Particularly in the modern era, science fictional narratives form an important channel for the communication of climate science, but is this itself a problem?
As many have noted, even release of all known ice reserves due to climate change (of whatever origin) will lead to sea level rises of less than 50m, far short of drowning tall buildings, let alone mountaintops. In most cases the authors have shown that they were well aware of this. On the other hand, such exaggeration makes a serious point: even the few metres of sea-level rise that are expected due to climate change may well be enough to render low lying areas (including major cities) uninhabitable. Exaggerating the visual impact does not change the ultimate result, but might risk the more sceptical using the exaggeration as an argument against action. If the situation won’t be as bad as the films show, and the worst outcomes can be described (with some validity) as science fictions, there is a chance that some might be encouraged towards inaction rather than making difficult changes in lifestyle.
Climate-oriented science fiction (or cli-fi) is a growing subgenre. The terrifyingly dramatic temperature extremes recorded across the planet over the last year, and the increasing frequency of extreme weather events, suggest that such fiction will only become more common… and ever closer to reality.

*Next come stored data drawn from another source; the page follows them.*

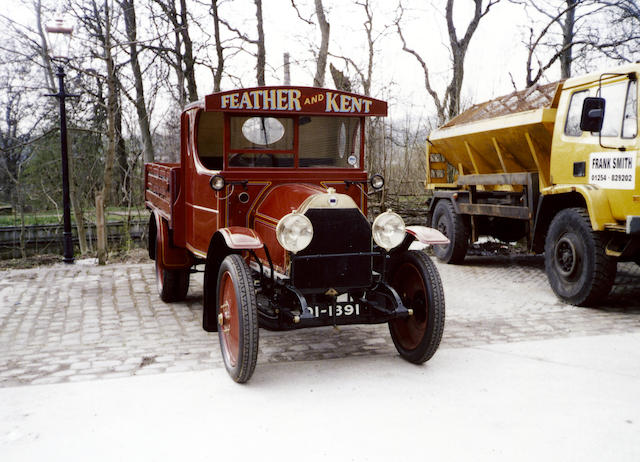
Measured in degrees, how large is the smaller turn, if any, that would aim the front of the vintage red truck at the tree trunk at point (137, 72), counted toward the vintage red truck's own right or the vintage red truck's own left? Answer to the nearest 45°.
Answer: approximately 135° to the vintage red truck's own left

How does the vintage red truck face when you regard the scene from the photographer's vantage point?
facing the viewer and to the right of the viewer

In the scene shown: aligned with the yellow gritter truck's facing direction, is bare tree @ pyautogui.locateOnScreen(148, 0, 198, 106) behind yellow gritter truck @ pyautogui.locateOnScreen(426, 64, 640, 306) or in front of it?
behind

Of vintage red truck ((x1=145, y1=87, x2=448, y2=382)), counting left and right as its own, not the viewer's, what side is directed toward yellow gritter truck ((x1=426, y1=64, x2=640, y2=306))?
left

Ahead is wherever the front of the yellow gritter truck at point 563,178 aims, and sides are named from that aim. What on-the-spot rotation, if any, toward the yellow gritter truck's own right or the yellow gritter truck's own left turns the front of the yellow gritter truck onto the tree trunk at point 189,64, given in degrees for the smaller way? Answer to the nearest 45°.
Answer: approximately 180°

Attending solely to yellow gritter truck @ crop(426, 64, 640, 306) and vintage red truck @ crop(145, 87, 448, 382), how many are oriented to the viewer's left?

Already, around the world, cities are working on their flood defences and governments are acting to try to limit sea-level rise.
Whether any of these efforts meet with success, or whether the fiction of drowned cities fulfils its prophetic potential, remains to be seen.
“Water, Water, Everywhere”, Elizabeth Stanway, Cosmic Stories blog. 22nd September 2024.
Notes:
[1] I’m going to avoid discussing other water worlds here - stories set on our own planet give us more than enough to think about! As always, I’m not claiming to be particularly comprehensive either - there are many more examples than I can mention here. [Return to text]
[2] In fairness, Ballard was writing in the 1960s, when inconsistencies between models and observations of the Sun caused confusion and a fear that the Sun might be entering an unstable period. [Return to text]
All views and opinions expressed are those of the author and do not necessarily reflect those of the University of Warwick. Images are sourced online and used here for commentary and criticism.
The title of this blog entry and the following one are drawn from The Rime of the Ancient Mariner by Samuel Taylor Coleridge (1798):
Water, water, every where, And all the boards did shrink;
Water, water, every where, Nor any drop to drink.